Vehicular Assault

Vehicular assault is the name given to series of penal law crimes first published in 1983 by the New York State Legislature expressly to punish drivers who seriously injure others while they are impaired by either alcohol or drugs.

These charges are brought by the District Attorney’s Office in addition to Driving While Intoxicated related (and other) charges and carry stiffer penalties including jail and long term loss of a driver’s license.

In order to be guilty of vehicular assault a person must cause serious physical injury to the other driver or pedestrian whom he strikes.

Serious physical injury is defined under the New York State Penal Law as injury which causes substantial risk of death or which causes death or a serious and protracted disfigurement, protracted loss or impairment of the function of any body organ.

Oftentimes, in a well meaning effort to protect the victim of a DWI accident or in a response to these types of cases frequently appearing in newspapers, the Assistant District Attorney or police will over charge the defendant.

******************************

▶ _CHECK YOUR UNDERSTANDING_:
- A) Duplicate everything in the passage on vehicular assault from "Vehicular assault is" down to "any body organ.".
- B) According to the passage on vehicular assault, in what year did the New York State Legislature first publish the vehicular assault crimes?

▶ _SUPPLIED INFORMATION_:
******************************

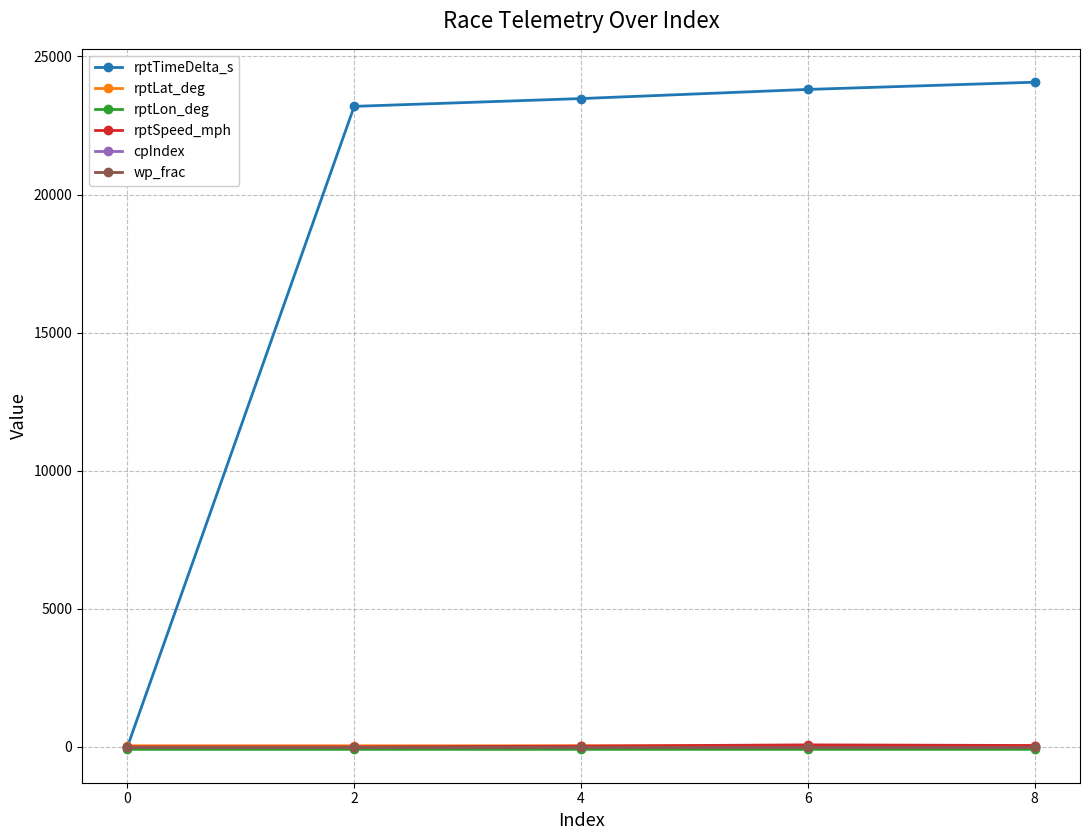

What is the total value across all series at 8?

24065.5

******************************

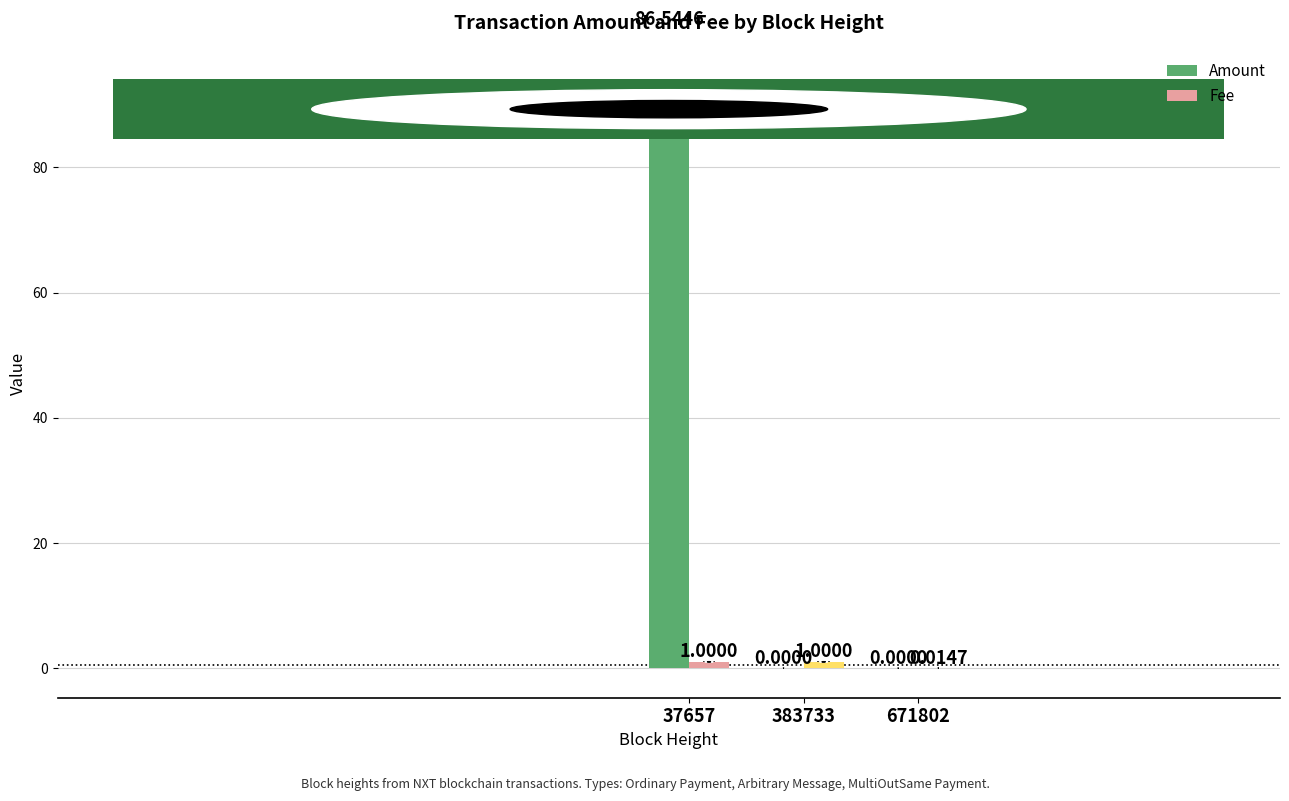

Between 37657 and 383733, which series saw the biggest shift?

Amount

******************************

▶ _SOLUTION LIST_:
- A)
Vehicular assault is the name given to series of penal law crimes first published in 1983 by the New York State Legislature expressly to punish drivers who seriously injure others while they are impaired by either alcohol or drugs.

These charges are brought by the District Attorney’s Office in addition to Driving While Intoxicated related (and other) charges and carry stiffer penalties including jail and long term loss of a driver’s license.

In order to be guilty of vehicular assault a person must cause serious physical injury to the other driver or pedestrian whom he strikes.

Serious physical injury is defined under the New York State Penal Law as injury which causes substantial risk of death or which causes death or a serious and protracted disfigurement, protracted loss or impairment of the function of any body organ.

- B) 1983